- [Objective A]:
Using the media-to-music documentation, explain in one to three sentences why a text prompt should say what the music will be used for.
- [Objective B]:
Carry on the media-to-music documentation from the point where it stops.

- [Text]:
*-*-*
Documentation
Capabilities / Music

Media-to-Music Generation

Generate original, royalty-free music from text, images, videos, and audio

Overview

Wubble's media-to-music generation feature allows you to create custom, original music from multiple input types. Whether you have a text description, reference image, video footage, or audio sample, Wubble can generate high-quality music that perfectly matches your creative vision.

Text-to-Music

Describe your desired music in natural language and let AI create it

🖼️

Image-to-Music

Generate music that captures the mood and emotion of your images

Video-to-Music

Create soundtracks that sync perfectly with your video content

Audio-to-Music

Generate complementary music based on existing audio samples

What You Can Create

Background music for videos, podcasts, and presentations
Custom soundtracks for games, films, and interactive media
Branded audio identities and sonic logos
Ambient music for physical and digital spaces
Production music for commercials and advertising

Text-to-Music

The most versatile way to generate music. Simply describe what you want in natural language, and Wubble creates it for you. Our AI understands musical concepts like genre, mood, tempo, instrumentation, and structure.

How to Write Effective Prompts

The more specific and detailed your description, the better the results. Include information about:

Genre & Style

Electronic, rock, jazz, classical, hip-hop, lo-fi, cinematic, ambient, etc. Be as specific as possible with subgenres.

Mood & Emotion

Upbeat, melancholic, energetic, calm, dramatic, mysterious, triumphant, nostalgic, tense, peaceful, etc.

Instrumentation

Specify instruments you want: piano, guitar, strings, synthesizers, drums, bass, brass, woodwinds, etc.

Tempo & Rhythm

Fast, slow, moderate, or specific BPM (e.g., "120 BPM"). Include rhythm patterns like "driving beat" or "syncopated rhythm".

Duration

How long the track should be (30 seconds, 2 minutes, 5 minutes, etc.)

Use Case

What the music will be used for helps the AI understand context: "for a tech product demo", "background for a meditation app", etc.

Example Prompt

Text Prompttext
"Create upbeat electronic music for a tech product demo. 
Duration: 2 minutes.
*-*-*
- [Entries supplied]:

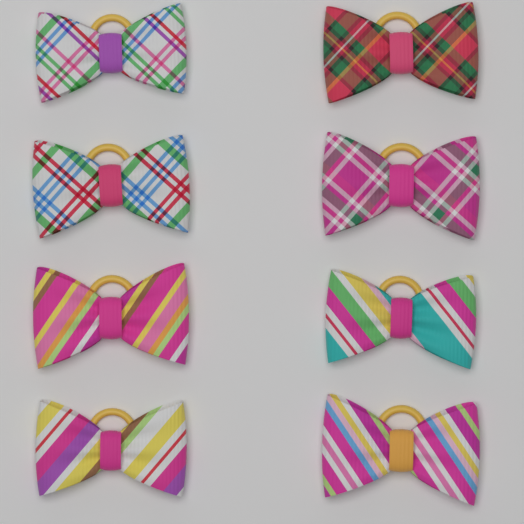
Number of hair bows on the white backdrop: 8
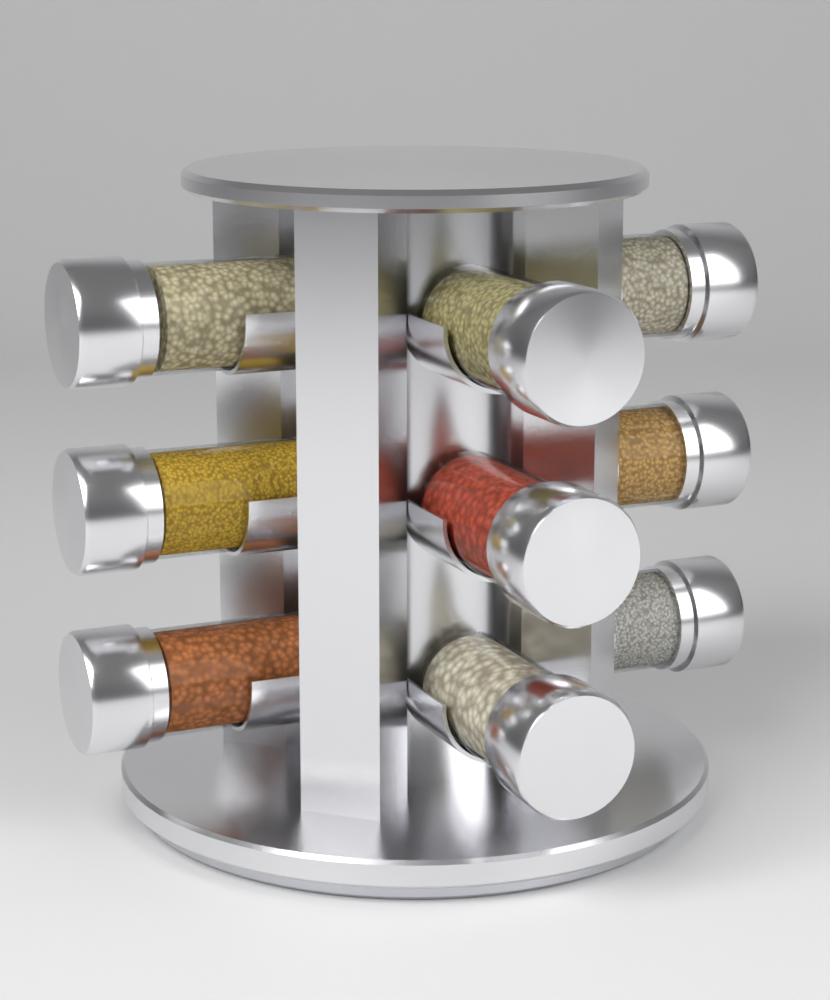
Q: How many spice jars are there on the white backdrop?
*-*-*
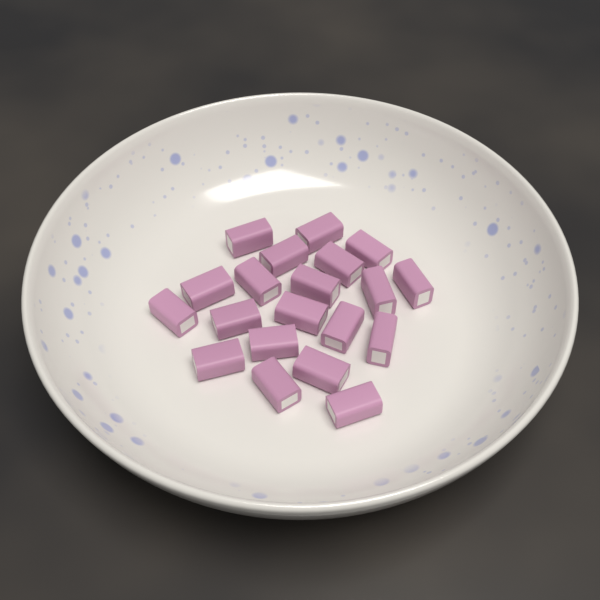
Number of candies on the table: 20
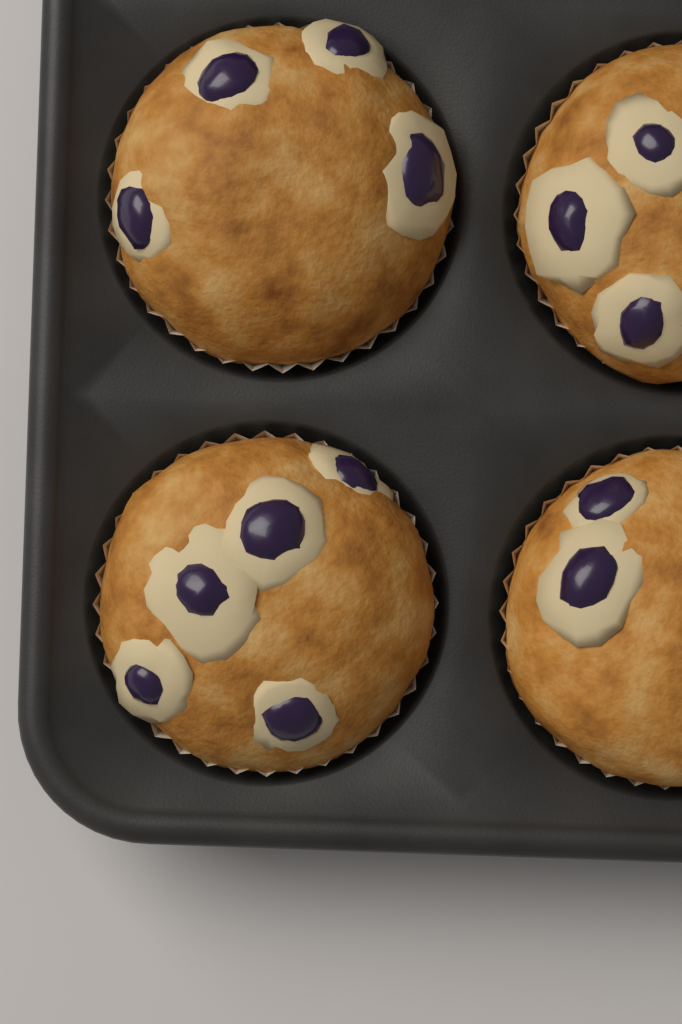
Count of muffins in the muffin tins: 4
*-*-*
- [Task response A]:
Stating what the music will be used for helps the AI understand the context in which the track is needed. The documentation gives "for a tech product demo" and "background for a meditation app" as examples of such use cases.

- [Task response B]:
Style: Modern, energetic, with synthesizers and electronic drums. 
Mood: Inspiring and innovative."

Using the API

Text-to-Music API
const response = await fetch('https://prod-backup-backend.wubble.ai/v1/music/songs', {
  method: 'POST',
  headers: {
    Authorization: `Bearer ${process.env.WUBBLE_API_KEY}`,
    'Content-Type': 'application/json',
    'Idempotency-Key': crypto.randomUUID(),
  },
  body: JSON.stringify({
    prompt:
      'Upbeat electronic music with modern feel, energetic mood, synth leads and tight electronic drums',
  }),
});

const payload = await response.json();
// payload.data.request_id -> poll with GET /v1/requests/:requestId
💡

Pro Tip

Start with a clear description, then refine iteratively. You can ask the AI to "make it faster", "add more bass", or "make it more emotional" to fine-tune your track.

🖼️

Image-to-Music

Transform visual aesthetics into audio. Upload an image and Wubble analyzes the colors, composition, mood, and visual elements to generate music that captures the essence of your image.

How It Works

Our AI vision model analyzes your image to understand:

  • Color palette: Warm colors → energetic music, cool colors → calm music
  • Composition: Busy images → complex arrangements, minimal images → sparse instrumentation
  • Subject matter: Nature → organic sounds, urban → electronic elements, etc.
  • Lighting & mood: Bright → uplifting, dark → moody or dramatic
  • Movement & energy: Dynamic compositions → faster tempos, static → slower tempos

Use Cases

Brand Visual Identity

Convert your brand's visual identity into a sonic identity

Album Art Sonification

Create music that matches your album artwork

Product Launches

Generate music from product images for promotional content

Art Installations

Create soundscapes for visual art exhibits and installations

Using the API

Image-to-Music API
// 1) Analyze your image externally (or in your app) and build a musical prompt
const derivedPrompt = 'Cinematic, atmospheric score inspired by a neon night city image';

// 2) Generate music using the prompt
const response = await fetch('https://prod-backup-backend.wubble.ai/v1/music/songs', {
  method: 'POST',
  headers: {
    Authorization: `Bearer ${process.env.WUBBLE_API_KEY}`,
    'Content-Type': 'application/json',
  },
  body: JSON.stringify({ prompt: derivedPrompt }),
});

const payload = await response.json();
ℹ️

Supported Image Formats

JPG, PNG, WebP, GIF (first frame). Maximum file size: 10MB. Recommended resolution: 1920x1080 or higher for best analysis results.

Video-to-Music

Generate music that perfectly syncs with your video content. Wubble analyzes your video's pacing, scene changes, action, and mood to create a soundtrack that enhances your visual storytelling.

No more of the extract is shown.